Summary Table: Key Targets and Precision Goals for PREX, CREX, and MREX

Experiment	Target	$q$ (fm $^{-1}$ )	Reported/Goal $\sigma_{\Delta r_{np}}$ (fm)
PREX-II	$^{208}$ Pb	0.398	$0.06$ (goal), $0.071$ (reported)
CREX	$^{48}$ Ca	0.873	$0.02$ (goal), $0.026$ (reported)
MREX	$^{208}$ Pb	0.76	$0.03$ (goal, projected)
MREX	$^{48}$ Ca	1.28	$0.02$ (goal, projected)

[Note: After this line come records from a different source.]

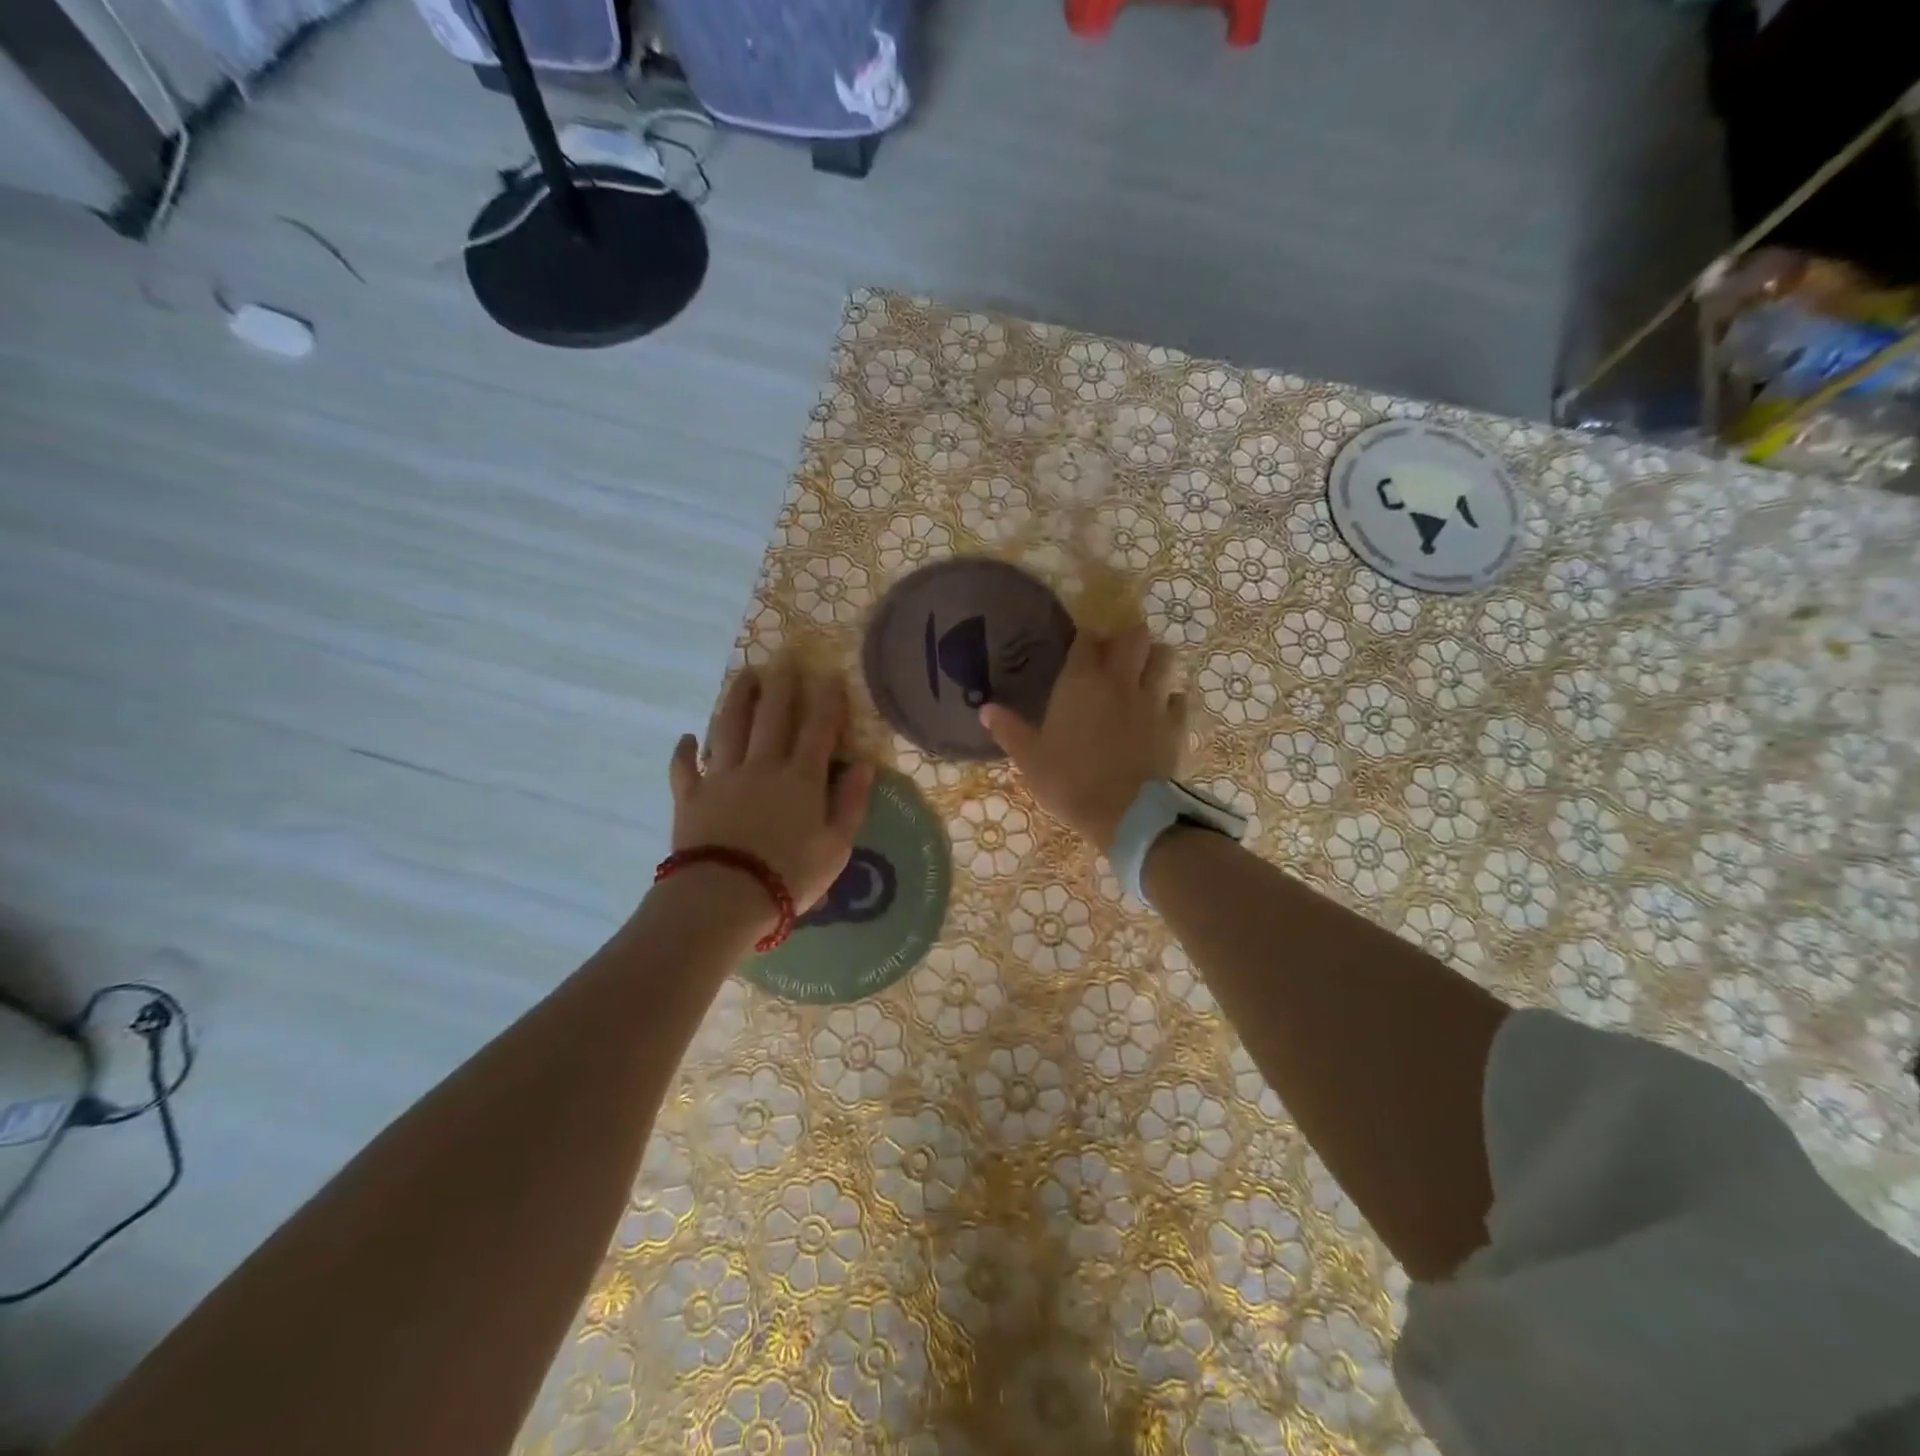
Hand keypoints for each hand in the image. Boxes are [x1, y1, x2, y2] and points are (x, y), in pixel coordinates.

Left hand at [668, 659, 873, 927]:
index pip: (818, 728)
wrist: (723, 898)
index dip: (826, 700)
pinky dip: (684, 751)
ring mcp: (722, 778)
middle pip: (772, 716)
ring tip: (744, 677)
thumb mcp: (836, 848)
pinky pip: (684, 768)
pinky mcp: (690, 797)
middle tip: (784, 662)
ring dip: (737, 699)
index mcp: (801, 778)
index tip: (829, 675)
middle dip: (781, 687)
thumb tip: (863, 767)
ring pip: (728, 727)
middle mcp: (762, 766)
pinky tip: (686, 738)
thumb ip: (850, 804)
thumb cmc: (789, 876)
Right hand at [980, 623, 1184, 854]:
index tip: (1078, 650)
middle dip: (1126, 640)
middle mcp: (1120, 680)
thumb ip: (1009, 729)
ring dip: (1154, 660)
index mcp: (1081, 681)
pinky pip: (1179, 698)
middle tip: (1114, 657)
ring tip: (1142, 675)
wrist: (1124, 813)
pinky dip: (1171, 699)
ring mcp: (1153, 700)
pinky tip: (1160, 711)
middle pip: (1135, 636)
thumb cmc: (1069, 781)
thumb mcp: (1030, 759)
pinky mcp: (1175, 724)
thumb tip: (985, 709)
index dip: (1084, 640)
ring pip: (1164, 658)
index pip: (1087, 638)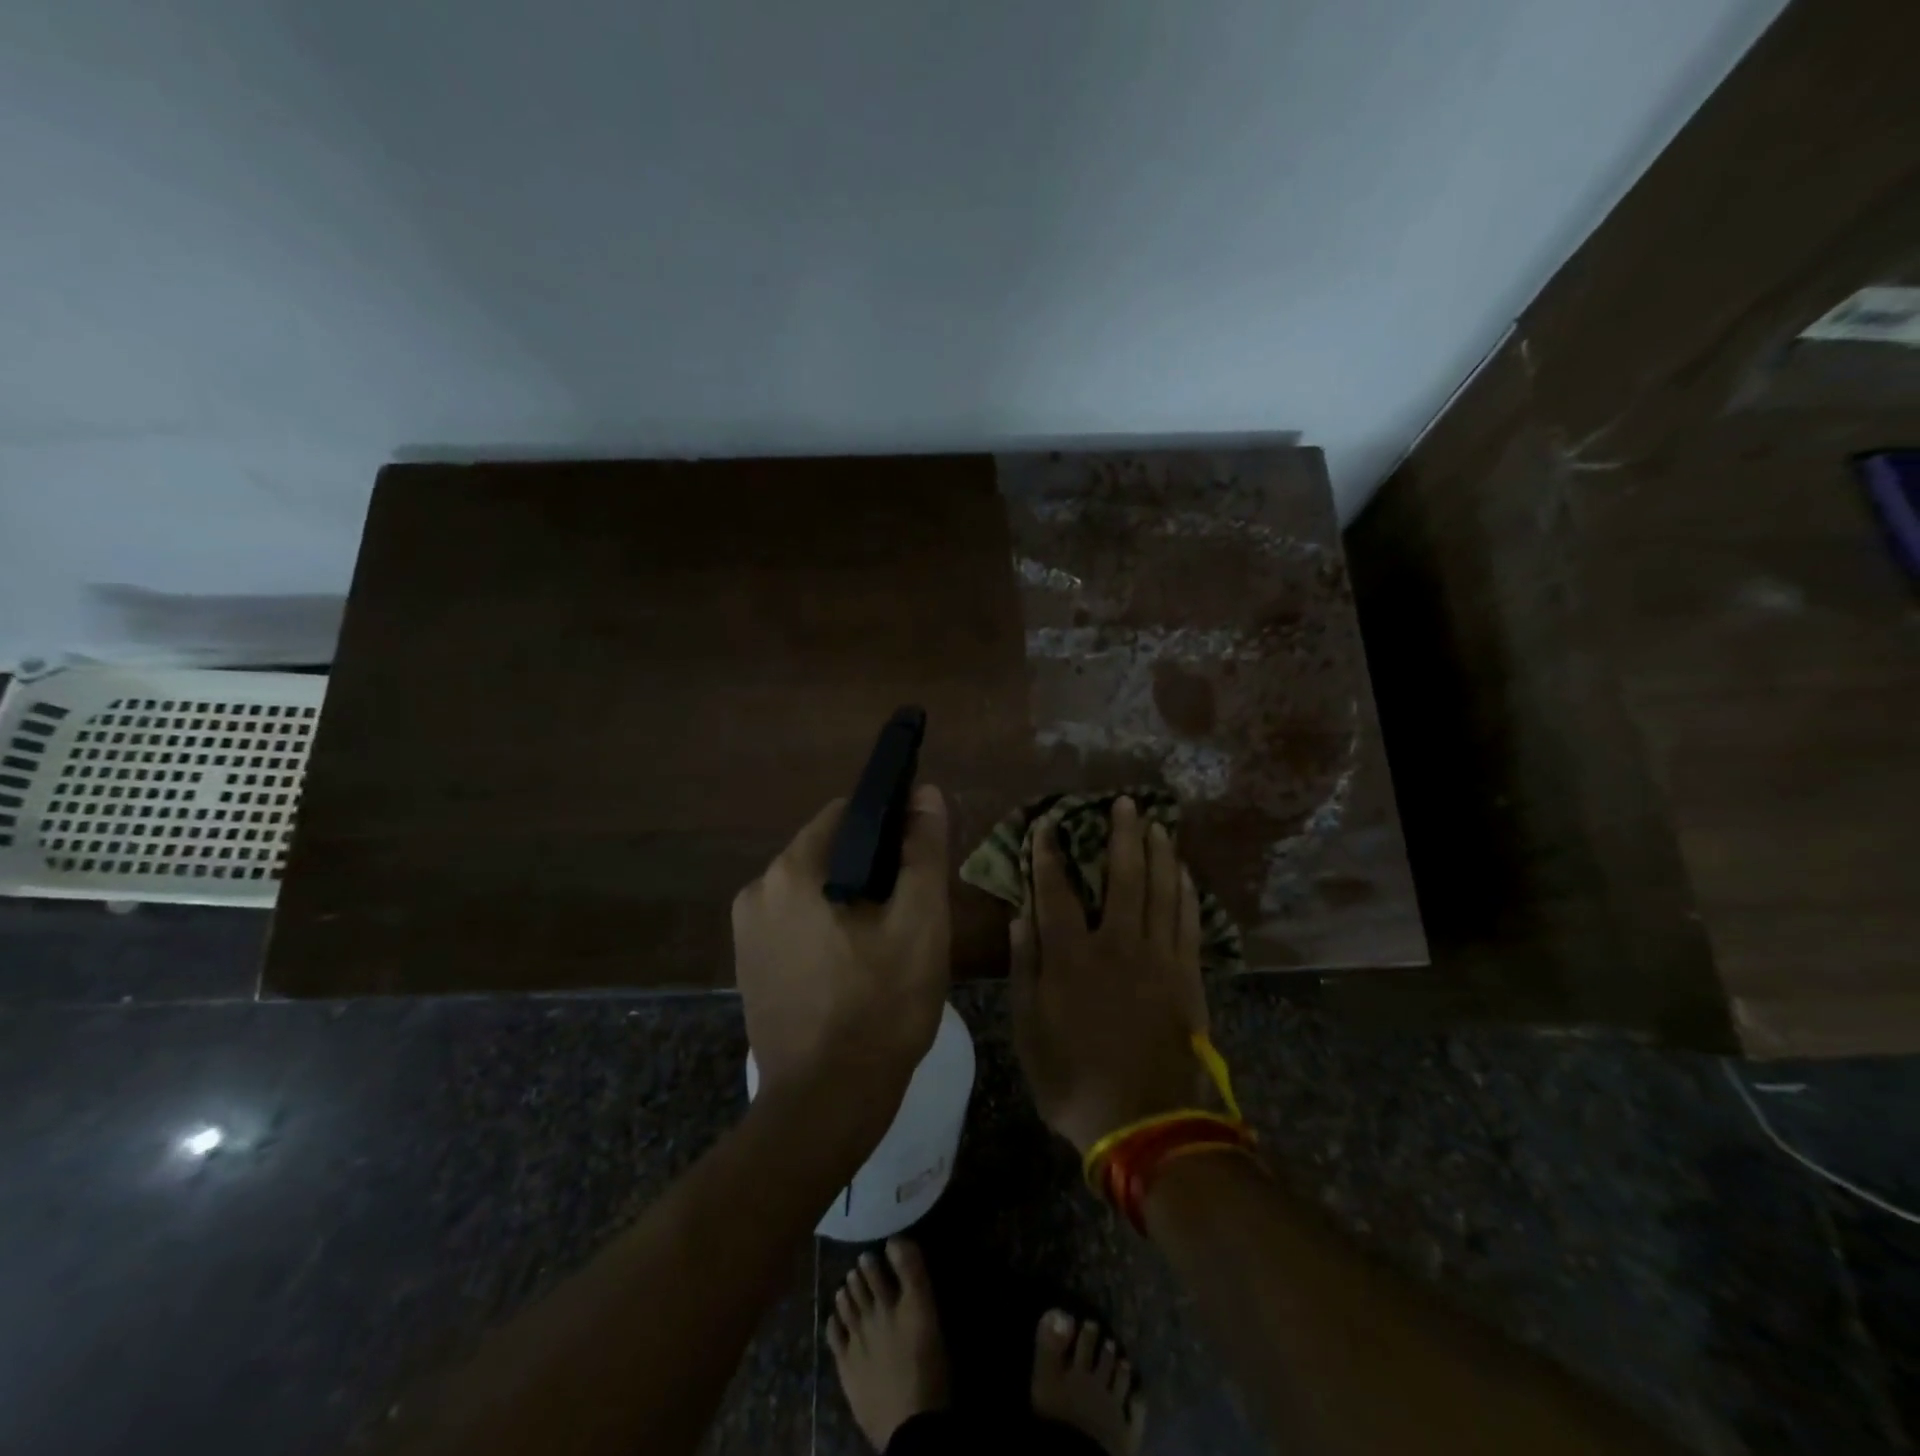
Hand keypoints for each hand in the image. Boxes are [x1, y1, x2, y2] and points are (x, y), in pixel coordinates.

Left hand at [733, 786, 951, 1130]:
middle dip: (871, 867)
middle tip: (910, 907)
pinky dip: (827, 927)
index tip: (918, 855)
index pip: (846, 814)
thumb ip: (923, 850)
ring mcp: (746, 932)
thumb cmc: (881, 1006)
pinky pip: (796, 923)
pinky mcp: (749, 966)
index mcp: (792, 870)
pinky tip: (855, 965)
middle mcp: (757, 890)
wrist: (827, 1104)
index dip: (889, 825)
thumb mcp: (920, 922)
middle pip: (828, 851)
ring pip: (813, 889)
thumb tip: (926, 794)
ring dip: (850, 898)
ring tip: (887, 939)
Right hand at [1010, 796, 1212, 1154]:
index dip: (1049, 854)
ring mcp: (1158, 956)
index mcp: (1071, 956)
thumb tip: (1020, 916)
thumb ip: (1025, 968)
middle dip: (1122, 835)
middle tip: (1125, 803)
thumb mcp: (1028, 1030)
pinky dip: (1186, 890)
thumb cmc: (1073, 1079)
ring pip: (1161, 889)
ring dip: (1160, 852)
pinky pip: (1188, 920)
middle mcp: (1117, 943)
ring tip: (1158, 824)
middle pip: (1123, 875)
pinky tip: (1184, 872)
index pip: (1056, 890)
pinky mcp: (1186, 974)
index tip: (1048, 824)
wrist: (1144, 1122)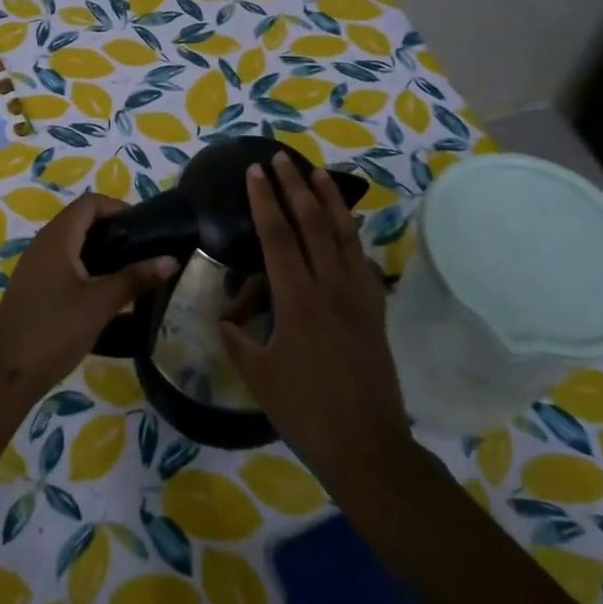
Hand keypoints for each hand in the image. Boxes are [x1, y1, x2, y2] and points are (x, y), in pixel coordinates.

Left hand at [0, 192, 176, 399]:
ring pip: (71, 242)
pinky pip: (62, 261)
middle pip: (80, 219)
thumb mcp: (100, 304)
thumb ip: (135, 278)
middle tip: (142, 248)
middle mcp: (42, 243)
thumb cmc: (55, 331)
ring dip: (99, 248)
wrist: (6, 374)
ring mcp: (34, 265)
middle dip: (112, 228)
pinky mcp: (32, 286)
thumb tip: (171, 260)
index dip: (118, 207)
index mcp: (56, 238)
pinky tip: (102, 289)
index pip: (89, 203)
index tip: (145, 227)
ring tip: (128, 268)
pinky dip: (85, 264)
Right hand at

The PREX, CREX, and MREX program, interpreted using Bayesian theory with advanced EDFs, is driving a paradigm shift in the precision mapping of the nuclear symmetry energy and confronting long-standing theoretical assumptions about the density dependence of the isovector channel in nuclear matter. The results inform both terrestrial and astrophysical observables and promise sharper convergence between nuclear structure and neutron star modeling as experimental, theoretical, and computational methodology advances further (Xu et al., 2020, Zhao et al., 2024, Kunjipurayil et al., 10 Mar 2025, Mondal et al., 2022, Reed et al., 2023).